Planet Nine : les recherches progressent et on sait même à quoi ressemble la planète

Planet Nine a fait couler beaucoup d’encre depuis le début de l’année et cela n’a rien de surprenant car ce n’est pas tous les jours qu’on pense avoir détecté une nouvelle planète dans le système solaire. Matthew Holman et Matthew Payne, du centre d’Harvard pour l’astrophysique, pensent d’ailleurs avec une idée de la zone où elle se trouve.

Cette planète a commencé à faire parler d’elle au mois de janvier. En observant cinq objets transneptuniens situés dans la ceinture de Kuiper, Michael E. Brown et Konstantin Batygin ont trouvé d’étranges similitudes sur leur trajectoire.

Chasse Planet Nine

Planet Nine n’a pas encore fini de faire parler d’elle.

Ils ont donc fait des calculs pour savoir si le phénomène pouvait s’expliquer par l’attraction de notre étoile mais ils se sont rapidement rendus compte que ce n’était pas possible compte tenu de la distance les séparant du Soleil.

Planet Nine fait beaucoup parler d’elle depuis le début de l’année

La ceinture de Kuiper se trouve en effet assez loin de notre étoile. Elle est située au delà de l’orbite de Neptune et elle se constitue de plusieurs milliers de corps célestes. Dans le lot, on trouve notamment des astéroïdes mais aussi des planètes naines telles que Pluton, Makémaké ou encore Hauméa.

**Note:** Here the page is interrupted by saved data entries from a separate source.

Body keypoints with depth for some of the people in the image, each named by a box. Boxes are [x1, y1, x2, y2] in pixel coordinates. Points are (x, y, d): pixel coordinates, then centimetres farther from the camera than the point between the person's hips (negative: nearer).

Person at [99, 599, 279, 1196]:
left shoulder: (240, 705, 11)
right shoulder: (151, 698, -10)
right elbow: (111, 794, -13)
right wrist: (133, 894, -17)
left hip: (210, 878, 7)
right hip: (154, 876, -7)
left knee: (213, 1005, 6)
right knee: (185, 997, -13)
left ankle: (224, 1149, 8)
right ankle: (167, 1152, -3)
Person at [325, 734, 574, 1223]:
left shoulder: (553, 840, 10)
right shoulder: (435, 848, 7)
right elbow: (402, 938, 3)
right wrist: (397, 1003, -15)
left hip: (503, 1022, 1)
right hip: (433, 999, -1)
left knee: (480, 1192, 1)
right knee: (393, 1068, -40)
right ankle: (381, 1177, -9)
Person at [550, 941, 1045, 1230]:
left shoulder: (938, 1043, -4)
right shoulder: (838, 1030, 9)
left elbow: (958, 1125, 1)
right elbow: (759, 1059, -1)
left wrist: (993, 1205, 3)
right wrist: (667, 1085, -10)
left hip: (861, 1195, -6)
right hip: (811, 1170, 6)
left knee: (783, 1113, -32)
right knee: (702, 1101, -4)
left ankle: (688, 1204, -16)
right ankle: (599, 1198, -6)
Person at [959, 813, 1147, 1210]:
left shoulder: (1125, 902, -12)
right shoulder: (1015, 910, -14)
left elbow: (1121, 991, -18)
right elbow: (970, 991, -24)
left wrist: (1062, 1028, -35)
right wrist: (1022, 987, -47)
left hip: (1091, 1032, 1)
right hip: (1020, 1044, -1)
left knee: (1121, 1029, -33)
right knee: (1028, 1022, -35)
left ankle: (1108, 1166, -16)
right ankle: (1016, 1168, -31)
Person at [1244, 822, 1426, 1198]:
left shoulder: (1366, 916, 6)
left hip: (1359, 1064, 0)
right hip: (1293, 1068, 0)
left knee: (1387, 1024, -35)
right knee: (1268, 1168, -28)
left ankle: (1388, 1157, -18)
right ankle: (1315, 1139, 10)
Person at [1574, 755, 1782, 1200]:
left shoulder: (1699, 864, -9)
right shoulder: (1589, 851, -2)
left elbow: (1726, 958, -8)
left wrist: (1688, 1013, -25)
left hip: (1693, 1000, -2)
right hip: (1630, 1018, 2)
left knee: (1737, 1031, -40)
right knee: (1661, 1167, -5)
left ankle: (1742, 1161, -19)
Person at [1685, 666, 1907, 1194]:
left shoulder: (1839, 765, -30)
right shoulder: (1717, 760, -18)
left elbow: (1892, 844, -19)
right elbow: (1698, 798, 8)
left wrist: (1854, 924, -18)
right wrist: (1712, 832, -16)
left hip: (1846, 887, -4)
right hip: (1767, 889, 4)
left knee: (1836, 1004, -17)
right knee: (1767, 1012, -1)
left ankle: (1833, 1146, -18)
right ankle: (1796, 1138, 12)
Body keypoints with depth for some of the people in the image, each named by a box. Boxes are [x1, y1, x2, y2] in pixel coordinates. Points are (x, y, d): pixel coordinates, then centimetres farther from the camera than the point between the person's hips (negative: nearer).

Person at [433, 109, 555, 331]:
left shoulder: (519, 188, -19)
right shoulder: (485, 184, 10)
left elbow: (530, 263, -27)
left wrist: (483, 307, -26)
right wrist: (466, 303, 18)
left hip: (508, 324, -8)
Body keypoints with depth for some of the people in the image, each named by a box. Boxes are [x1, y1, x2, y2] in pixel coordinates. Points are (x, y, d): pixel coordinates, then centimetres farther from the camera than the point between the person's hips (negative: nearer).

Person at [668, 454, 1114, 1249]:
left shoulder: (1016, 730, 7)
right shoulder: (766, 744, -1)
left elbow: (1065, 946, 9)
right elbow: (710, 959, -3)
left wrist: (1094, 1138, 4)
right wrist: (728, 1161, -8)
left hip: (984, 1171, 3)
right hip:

En tout et d’après les mesures effectuées par les agences spatiales mondiales, la zone contiendrait un peu plus de 70 000 corps d’un diamètre supérieur à 100 kilomètres.

Les deux astronomes ont continué à faire des calculs et ils en sont venus à la conclusion que la trajectoire de ces six objets était en réalité influencé par un autre corps céleste, et plus précisément par… une planète.

Fait intéressant, ce n’est pas la première fois que cette neuvième planète fait parler d’elle car des astronomes avaient déjà évoqué sa possible existence en 2014 dans un article publié dans la revue Nature.

Toujours est-il que les deux amis ont continué à examiner les autres objets situés dans la ceinture de Kuiper pour tenter de trouver de nouvelles correspondances. Ils ont alors découvert qu’un sixième objet partageait des caractéristiques communes avec les cinq autres.

Harvard s’intéresse aussi à la neuvième planète du système solaire

Ils ne sont évidemment pas les seuls à s’intéresser à Planet Nine et deux autres chercheurs travaillant pour Harvard se sont aussi lancés à ses trousses. Ils ont d’ailleurs décidé de s’appuyer sur la sonde Cassini pour réduire la zone de recherche.

Cette sonde est le fruit d’une collaboration entre la NASA, l’ESA et l’agence spatiale italienne. Elle a décollé de notre planète en 1997 et elle est arrivée aux abords de Saturne en 2004. Sa mission est assez simple car elle consiste à étudier la planète et ses anneaux.

Elle était initialement prévue pour durer quatre ans mais les agences citées un peu plus haut ont décidé de la prolonger de quelques années, jusqu’en septembre 2017

Les deux chercheurs de Harvard se sont donc appuyés sur les données capturées par Cassini afin de tenter de déterminer la zone dans laquelle pourrait se trouver Planet Nine. Après avoir effectué divers calculs, ils en ont déduit qu’elle pouvait se trouver dans la constellation de la Baleine.

Planet Nine serait quatre fois plus grosse que la Terre

En parallèle, Christoph Mordasini et Esther Linder ont travaillé ensemble pour tenter de dresser un portrait robot de la planète en s’appuyant plusieurs simulations différentes.

Ces informations sont à prendre avec prudence, naturellement, mais ils pensent que Planet Nine serait environ quatre fois plus grosse que la planète Terre. En outre, elle se situerait à une distance 700 fois supérieure à celle qui sépare notre planète de son étoile.

Conséquence directe, la température à sa surface serait extrêmement basse et elle tournerait ainsi autour de -226 °C. Il est aussi possible que son noyau soit fait de fer, avec un manteau en silicate. Ensuite, la planète se constituerait essentiellement de glace.